I was sitting with her when she had only a few hours of consciousness left and she was worried we were going to try to take her to the hospital. (She had already twice faced down the EMTs on two previous calls we had made.) When I told her, ‘Mud, it's ok to go, we aren’t trying to keep you here and we only want you to be comfortable in your last time here. Dad is waiting for you.’ She looked in the distance and smiled.
I asked if she wanted her hiking stick and she said yes and I got it for her and she held it close. Then I said, ‘You were a good mom.’ She got a big smile and said, ‘we sure had a lot of fun, didn’t we?’

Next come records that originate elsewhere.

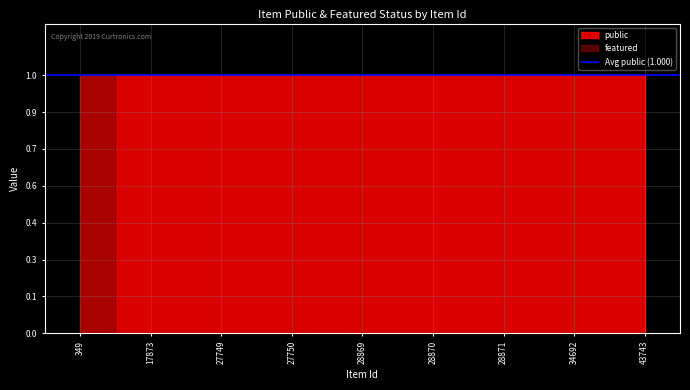

What is the maximum value shown in the chart?

1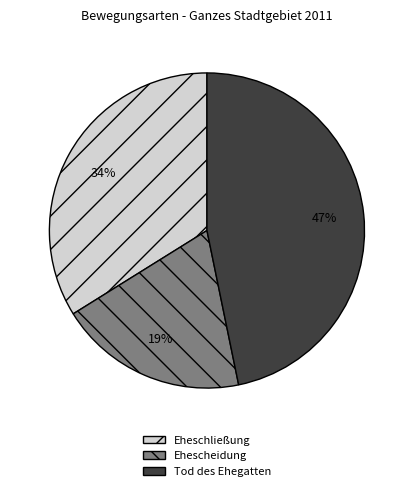

How many segments does this pie chart have?

3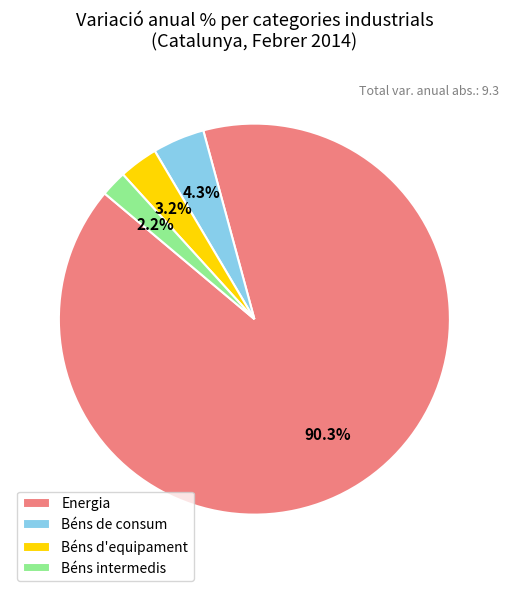

What is the largest slice in the pie chart?

Energia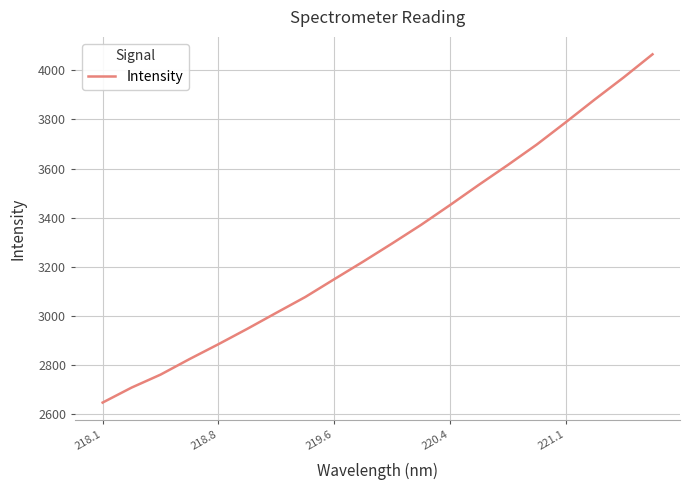

Is this an area chart (filled region under the line)?

No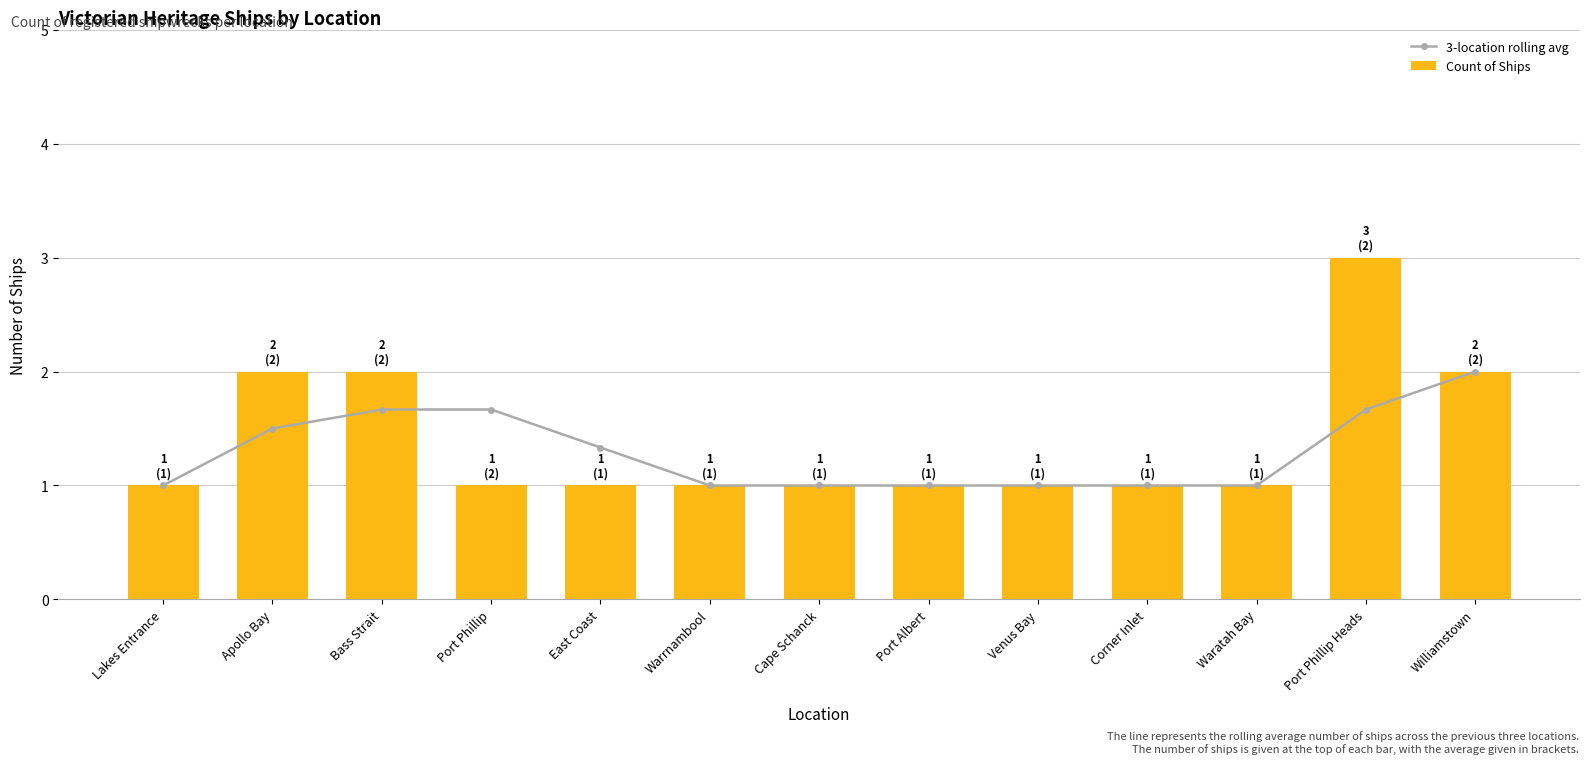

The value of 3-location rolling avg at Corner Inlet is 1.0. True or false?

True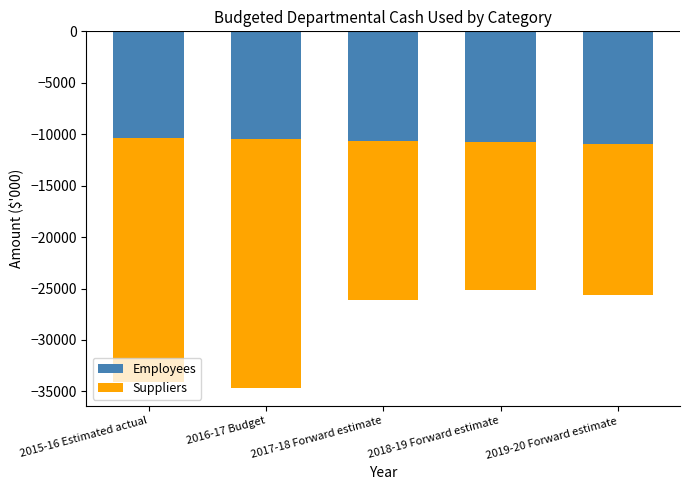

Count the Employees values in the range -10784 to -10468.

3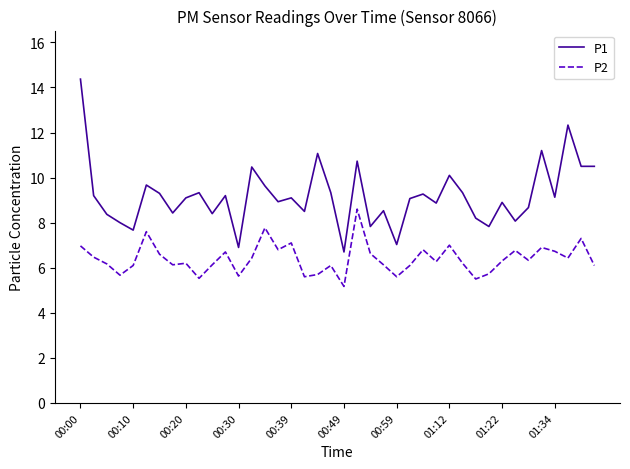

Which series has the largest range (max minus min)?

P1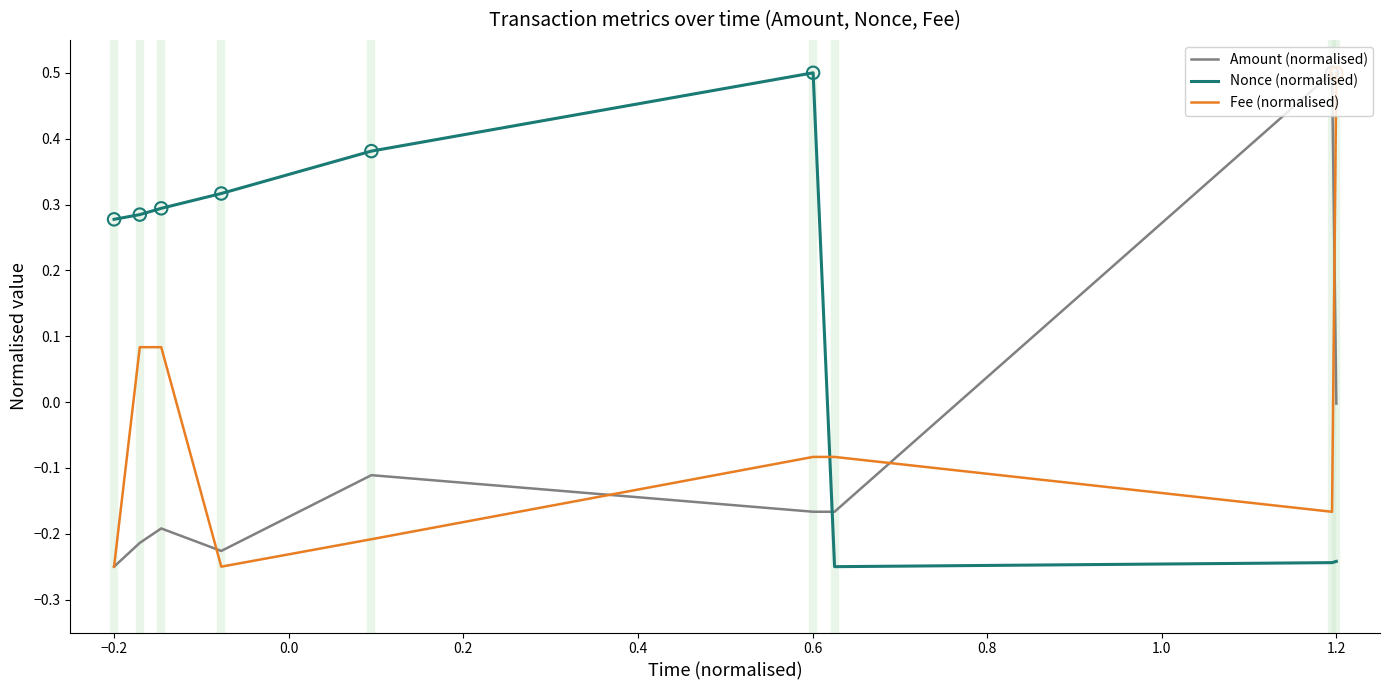

Which series has the largest total across all categories?

Nonce (normalised)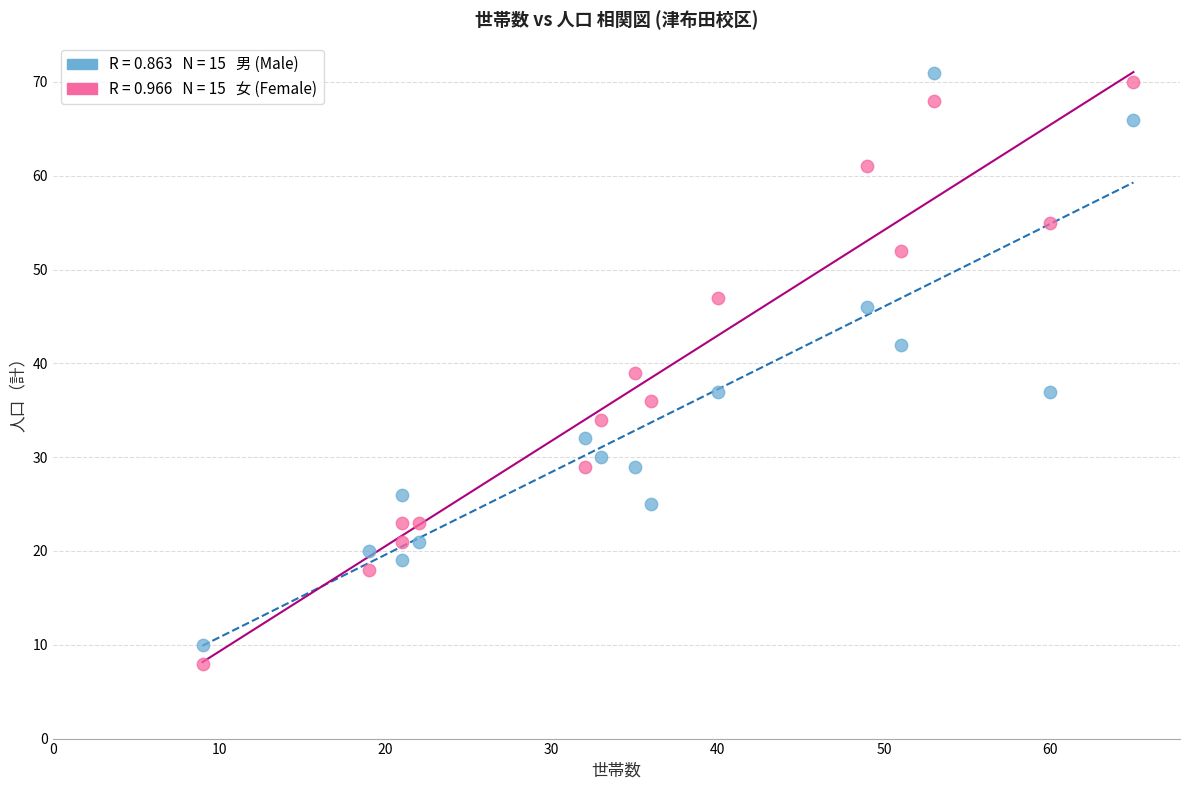

Across all data points, what is the range of X values (max minus min)?

56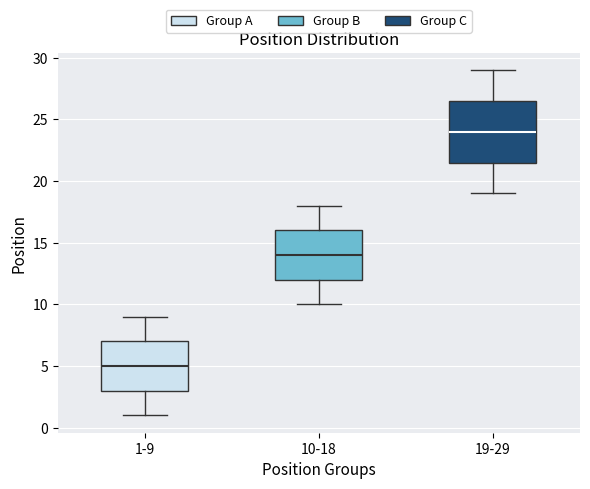

Which box is the tallest, from its lower edge to its upper edge?

19-29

Then I asked what her favorite things were about her life and she said, ‘hiking.’ Then I asked what was her favorite place to hike and she said, ‘the Grand Canyon.’ Those were her last words. If she was still around you can be sure she would have agreed to help your ‘2 Lives’ podcast.
After Adam and Dottie I started to keep a list of people whose stories I couldn’t do justice in four minutes or less. People who have faced darkness of some kind or another and had some surprising revelation or transformation as a result. These are stories that deserve time and loving attention. Over the last 20 years I’ve come up with a good list.